### Problem description
Please print the data that follows, keeping every line exact.

### Data to process
################
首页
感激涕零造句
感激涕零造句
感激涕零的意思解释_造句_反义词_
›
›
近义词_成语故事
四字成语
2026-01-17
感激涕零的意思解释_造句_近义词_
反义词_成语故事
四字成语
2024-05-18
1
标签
################
### Solution to this task
首页
感激涕零造句
感激涕零造句
感激涕零的意思解释_造句_反义词_
›
›
近义词_成语故事
四字成语
2026-01-17
感激涕零的意思解释_造句_近义词_
反义词_成语故事
四字成语
2024-05-18
1
标签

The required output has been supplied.